No Plan, No Map, No Clue...sounds like an adventure!
So I walked off the train into the station and looked around bewildered.  I'm looking around for a clue as to where I should go when I spot a Kiosk.  They've got Tourist Maps!! Sweet.  I grab one, pay for it, open it up and am like...okay...where the fuck am I going to go?  I then flag down this Aussie couple who looked kind of reluctant to help me, as if I was going to go home to their hotel room and rape them but the sort of explained where I was on the map.  I then walked out of the station thinking I'm going northwest, heading towards a cluster of temples and shrines.  About an hour later, I ran into two English speaking chaps who informed me that I was actually headed southwest and that where I was going was way way too far to walk to anyway.  They then told me which Chikatetsu (subway) and where to catch it and that I should go to the Nanzenji Temple/Shrine/Park thingy.  So I hoof it up the road, run into a cute Japanese chick who points me in the right direction and I'm off.  Two subway transfers later, I emerge from Kaege Station, near a tunnel.  I check a map, and find out the tunnel is my destination.  Down the tunnel I go, visiting a small park before I'm off to the big temples.  I'm walking and taking pictures and walking and taking pictures.  The temples are hundreds of years old, some of which are achingly beautiful and many don't allow pictures inside the rooms sadly.  But around 6pm, after lots of walking, my feet were crying out for rest and I was tired and it was getting dark.  I had walked about a mile down the Philosophers path, a small stone path along a tiny river that passes several shrines and temples and at each temple I turned off the path and took pics.  I walked back to the train station as the sun set over the mountains, the cherry blossoms just beginning to bloom.  A beautiful sight that I would have enjoyed much more had I not been so tired I almost paid a guy 2000 yen just to take me on his rickshaw back to the station.  But I hoofed it back, just the way I came, and an hour later was on the Hikari back to Tokyo, flying through the night, satisfied with my enlightening journey.

Shinji and Jun and Akko at Embocca, a time for rest...
I had a tough time getting from Tokyo back to Miyahara.  Instead of taking the Yamabiko Shinkonsen back, I took the local train which took forever to get to Omiya.  Once in Omiya I took the wrong train TWICE trying to get back to Miyahara.  I kept winding up in Toro.  Fucking Toro!!  The problem was The Tagasaki and this other train arrive at the same place and go in the same direction...Im a jackass and kept getting on the wrong one.  I finally asked for help and a friendly japanese couple pointed me to the right train.
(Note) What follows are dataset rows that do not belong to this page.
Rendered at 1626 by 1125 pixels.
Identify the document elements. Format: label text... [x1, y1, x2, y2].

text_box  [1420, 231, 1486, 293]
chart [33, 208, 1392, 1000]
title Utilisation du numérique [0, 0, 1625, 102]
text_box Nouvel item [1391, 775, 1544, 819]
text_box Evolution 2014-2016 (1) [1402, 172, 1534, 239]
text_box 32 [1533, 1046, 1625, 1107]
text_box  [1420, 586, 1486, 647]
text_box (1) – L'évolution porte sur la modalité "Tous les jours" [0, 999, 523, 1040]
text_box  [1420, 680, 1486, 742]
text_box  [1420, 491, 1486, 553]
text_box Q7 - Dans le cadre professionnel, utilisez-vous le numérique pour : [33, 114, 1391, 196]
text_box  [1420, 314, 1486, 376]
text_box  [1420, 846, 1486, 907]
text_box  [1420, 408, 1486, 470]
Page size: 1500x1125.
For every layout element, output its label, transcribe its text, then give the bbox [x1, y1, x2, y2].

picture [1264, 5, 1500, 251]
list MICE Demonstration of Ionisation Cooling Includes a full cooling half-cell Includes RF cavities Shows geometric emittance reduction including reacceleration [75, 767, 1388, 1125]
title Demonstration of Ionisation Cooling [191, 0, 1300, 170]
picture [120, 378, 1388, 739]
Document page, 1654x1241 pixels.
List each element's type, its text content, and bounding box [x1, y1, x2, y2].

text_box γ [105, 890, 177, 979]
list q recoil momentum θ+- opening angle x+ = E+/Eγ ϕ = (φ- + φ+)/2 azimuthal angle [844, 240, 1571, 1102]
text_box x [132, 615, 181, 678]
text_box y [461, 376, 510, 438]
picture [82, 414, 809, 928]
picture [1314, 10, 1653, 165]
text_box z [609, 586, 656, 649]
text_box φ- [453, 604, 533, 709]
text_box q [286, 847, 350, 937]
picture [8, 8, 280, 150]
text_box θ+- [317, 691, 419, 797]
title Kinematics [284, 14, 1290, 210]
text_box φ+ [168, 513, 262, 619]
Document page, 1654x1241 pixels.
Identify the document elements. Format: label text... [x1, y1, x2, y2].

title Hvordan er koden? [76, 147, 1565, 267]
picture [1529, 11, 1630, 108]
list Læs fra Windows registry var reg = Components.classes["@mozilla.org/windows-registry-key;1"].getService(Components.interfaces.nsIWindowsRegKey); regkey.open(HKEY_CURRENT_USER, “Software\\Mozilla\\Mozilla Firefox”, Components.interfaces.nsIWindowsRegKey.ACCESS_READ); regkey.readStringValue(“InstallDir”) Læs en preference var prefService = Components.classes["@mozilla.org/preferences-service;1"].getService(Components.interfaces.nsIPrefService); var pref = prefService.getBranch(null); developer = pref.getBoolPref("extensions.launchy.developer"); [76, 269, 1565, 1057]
I got back to Miyahara and realized I didnt know if anyone was home so I headed to Embocca where I found Shinji Jun and Akko chilling out so I had some more Ohmishu, talked about my trip, learned some new japanese and waiting for adam to come through as Jun called him to let him know where I was.  We had a great time and I learned that Shinji wants Adam to sing at the party so that will be a blast.  After a quick beer, we headed home for some rest.  Right now its the next day, and Instead of gallivanting around Japan, I decided to give my feet the day off and am staying in, writing emails and blogs, posting pictures, burning CD's, downloading music, and trying to relax.  It wouldn't be good if I got home more exhausted than I left, and besides we're doing an All-nighter in Rippongi, the club district tonight, so I want to be rested.  Thats it for now...You know where the pics are, people, so go look at em!

Benticore
Out
(Miles and miles on the Hikari)

1 comment:

Anonymous said...

Hey babe, I didn't get a chance to read your post till now but wow. It sounds like you're having a really great time. I'm almost jealous *smile* not really. Ok I am jealous. The blade museum sounded really cool. 1st wife & I have this great idea for a gift for Jun & her husband . We hope we can send it while you're still there. Anyway, just wanted to post up a lil sumthin sumthin. I'll check the new one & comment there.